User.findOne({email:user.email})
    .exec(function(err,user){
        if(err){
            return next(mid.error("Something went wrong"));
        }
        if(user){
            return next(mid.error("Email already exist"));
        }
});

//matching password 
if(user.password !== user.confirm){
    return next(mid.error("Password not matched.Try again !"));
}

//save data in object
let userData = {
    username : user.username,
    email    : user.email,
    password : user.password
};

//save data in database

User.create(userData,function(err,user){
    if(err){
        return next(mid.error("Something went wrong.Try again !!!"));
    } else {
        req.session.userID = user._id;
        return res.redirect('/home');
    } 

});

});

Is there is any way to get rid from this ?

Upvotes: 0

Views: 34

Answers (1)

Joschua Schneider
Joschua Schneider

Reputation: 4093

As you mentioned, the queries are Asynchronous. In this case, both your findOne calls are being processed because the findOne calls itself are Synchronous, leading to your error when one of the query completes first and executes the callback. Your callback then returns and passes everything on to the next middleware.

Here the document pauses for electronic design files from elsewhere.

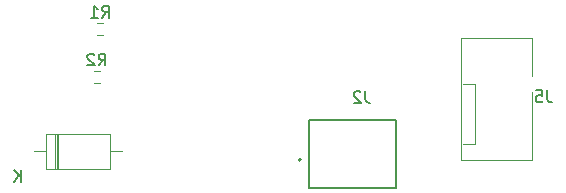
<source format=gbr>
%TF.GenerationSoftware,KiCad,Pcbnew,8.0.1*%
%TF.CreationDate,2024-04-05T19:32:32+05:30*%
%TF.ProjectId,TinyDrone,54696e79-4472-46f6-9e65-2e6b69636164,rev?*%
%TF.SameCoordinates,Original*%
%TF.FileFunction,Legend,Bot*%
%TF.FilePolarity,Positive*%
%FSLAX46Y46*%
G04 Gerber Fmt 4.6, Leading zero omitted, Abs format (unit mm)*
G04 Created by KiCad (PCBNEW 8.0.1) date 2024-04-05 19:32:32*
%MOMM*%
%LPD*%
G01*
G04 APERTURE LIST*
%ADD10C,0.150000*%
%ADD11C,0.127000*%
%ADD12C,0.200000*%
%ADD13C,0.120000*%
G04 APERTURE END LIST*
D10*
X114318333Y-94934819D02*
X114318333Y-95649104D01*
X114318333Y-95649104D02*
X114365952Y-95791961D01*
X114365952Y-95791961D02*
X114461190Y-95887200D01*
X114461190Y-95887200D02*
X114604047Y-95934819D01*
X114604047Y-95934819D02*
X114699285Y-95934819D01*
X113889761Y-95030057D02*
X113842142Y-94982438D01*
X113842142Y-94982438D02*
X113746904Y-94934819D01*
X113746904Y-94934819D02*
X113508809Y-94934819D01*
X113508809Y-94934819D02*
X113413571Y-94982438D01*
X113413571Y-94982438D02*
X113365952Y-95030057D01*
X113365952Y-95030057D02*
X113318333Y-95125295D01*
X113318333Y-95125295D02*
X113318333Y-95220533D01*
X113318333Y-95220533D02*
X113365952Y-95363390D01*
X113365952Y-95363390D02*
X113937380Y-95934819D01*
X113937380Y-95934819D02*
X113318333Y-95934819D01*
X92046666Y-88714819D02*
X92379999Y-88238628D01*
X92618094Y-88714819D02*
X92618094Y-87714819D01*
X92618094Y-87714819D02*
X92237142Y-87714819D01*
X92237142Y-87714819D02*
X92141904Y-87762438D01*
X92141904Y-87762438D02*
X92094285Y-87810057D01*
X92094285Y-87810057D02*
X92046666Y-87905295D01*
X92046666Y-87905295D02*
X92046666Y-88048152D01*
X92046666Y-88048152D02*
X92094285Y-88143390D01*
X92094285Y-88143390D02*
X92141904Y-88191009D01*
X92141904Y-88191009D02*
X92237142Y-88238628D01*
X92237142Y-88238628D02*
X92618094Y-88238628D01*
X91094285Y-88714819D02*
X91665713Y-88714819D01*
X91379999Y-88714819D02*
X91379999Y-87714819D01*
X91379999Y-87714819D02*
X91475237Y-87857676D01*
X91475237Y-87857676D02*
X91570475Y-87952914D01*
X91570475Y-87952914D02*
X91665713Y-88000533D01*
X129733333Y-94884819D02*
X129733333Y-95599104D01*
X129733333Y-95599104D02*
X129780952Y-95741961D01*
X129780952Y-95741961D02*
X129876190Y-95837200D01*
X129876190Y-95837200D02*
X130019047Y-95884819D01*
X130019047Y-95884819D02*
X130114285Y-95884819D01*
X128780952Y-94884819D02*
X129257142Y-94884819D01*
X129257142Y-94884819D02*
X129304761Y-95361009D01*
X129304761Y-95361009D02*
X129257142Y-95313390D01*
X129257142Y-95313390D02*
X129161904Y-95265771D01*
X129161904Y-95265771D02*
X128923809Y-95265771D01*
X128923809Y-95265771D02*
X128828571Y-95313390D01*
X128828571Y-95313390D02*
X128780952Y-95361009D01*
X128780952Y-95361009D02*
X128733333Y-95456247D01*
X128733333Y-95456247D02*
X128733333Y-95694342D01*
X128733333Y-95694342D02*
X128780952Y-95789580D01*
X128780952Y-95789580D02*
X128828571Y-95837200D01*
X128828571Y-95837200D02*
X128923809Y-95884819D01*
X128923809Y-95884819D02*
X129161904Y-95884819D01*
X129161904Y-95884819D02*
X129257142Y-95837200D01*
X129257142Y-95837200D02*
X129304761Y-95789580D01*
X91736666Y-92764819D02*
X92069999Y-92288628D01*
X92308094Y-92764819D02*
X92308094Y-91764819D01*
X92308094Y-91764819D02*
X91927142Y-91764819D01*
X91927142Y-91764819D02*
X91831904Y-91812438D01*
X91831904Y-91812438D02*
X91784285Y-91860057D01*
X91784285Y-91860057D02*
X91736666Y-91955295D01*
X91736666Y-91955295D02*
X91736666Y-92098152D01*
X91736666Y-92098152D02*
X91784285Y-92193390D01*
X91784285Y-92193390D02*
X91831904Y-92241009D01*
X91831904Y-92241009D02*
X91927142Y-92288628D01*
X91927142Y-92288628D02*
X92308094Y-92288628D01*
X91355713Y-91860057D02*
X91308094Y-91812438D01*
X91308094Y-91812438D02*
X91212856Y-91764819D01*
X91212856Y-91764819D02*
X90974761Y-91764819D01*
X90974761Y-91764819D02*
X90879523Y-91812438D01*
X90879523Y-91812438D02*
X90831904Y-91860057D01*
X90831904Y-91860057D02*
X90784285Y-91955295D01*
X90784285Y-91955295D02*
X90784285Y-92050533D01*
X90784285Y-92050533D02*
X90831904Y-92193390D01*
X90831904Y-92193390D02*
X91403332Y-92764819D01*
X91403332Y-92764819D02*
X90784285Y-92764819D01*
X85171904Y-102604819D02*
X85171904Y-101604819D01*
X84600476Y-102604819D02*
X85029047Y-102033390D01*
X84600476Y-101604819D02*
X85171904Y-102176247D01*
D11*
%TO.C,J2*%
X116910000Y-103115000D02*
X116910000Y-97365000D01*
X116910000Y-97365000D02*
X109510000Y-97365000D01*
X109510000Y-103115000D02*
X116910000Y-103115000D01*
X109510000Y-97365000D02*
X109510000Y-103115000D01*
D12*
X108870000Y-100765000D02*
G75*
G02*
X108670000Y-100765000I-100000J0D01*
G01*
X108670000Y-100765000D02*
G75*
G02*
X108870000Y-100765000I100000J0D01*
G01*
D13*
%TO.C,R1*%
X92134724Y-90212500D02*
X91625276Y-90212500D01*
X92134724Y-89167500D02*
X91625276Y-89167500D01*
%TO.C,J5*%
X122450000Y-100780000D02*
X128450000Y-100780000D01*
X128450000Y-100780000D02*
X128450000Y-95030000D01*
X122550000Y-99430000D02*
X123560000Y-99430000D01*
X123560000Y-99430000D02*
X123560000Y-94350000D01*
X123560000Y-94350000D02*
X122550000Y-94350000D01*
X128400000Y-93680000D02*
X128400000Y-90480000D01*
X122450000Y-90480000D02*
X122450000Y-100780000D01*
X128400000Y-90480000D02*
X122450000Y-90480000D01*
%TO.C,R2*%
X91824724Y-94262500D02*
X91315276Y-94262500D01*
X91824724Y-93217500D02*
X91315276Y-93217500D01*
%TO.C,D1*%
X86250000Y-100050000D02*
X87270000Y-100050000D01*
X87270000Y-98580000D02*
X92710000Y-98580000D01*
X87270000Y-101520000D02*
X87270000Y-98580000D01*
X88050000Y-101520000D02*
X88050000Y-98580000D01*
X88170000Y-101520000D02*
X88170000Y-98580000D01*
X88290000Y-101520000D02*
X88290000Y-98580000D01*
X92710000Y-98580000D02*
X92710000Y-101520000D01*
X92710000Y-101520000D02*
X87270000Y-101520000D01*
X93730000Y-100050000D02*
X92710000Y-100050000D01*
%TD*%
M02*

</source>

You sould put everything you want to happen after your first Query finished into the callback. In this case:

User.findOne({username:user.username})
.exec(function(err, foundUser){
    if(err){
        return next(mid.error("Something went wrong"));
    }
    if(foundUser){
        return next(mid.error("Username already exist"));
    }
    User.findOne({email:user.email})
     .exec(function(err,foundUser){
       if(err){
           return next(mid.error("Something went wrong"));
       }
       if(foundUser){
           return next(mid.error("Email already exist"));
       }
       //HERE GOES ALL OTHER CODE THAT SHOULD HAPPEN AFTER THE QUERIES
   });
});

Note that I renamed the user variable inside the callbacks so that it does not conflict with your user object used for the queries!

In the future, or for a more complicated usecase, I would recommend using Promises to avoid deeply nested callbacks like this.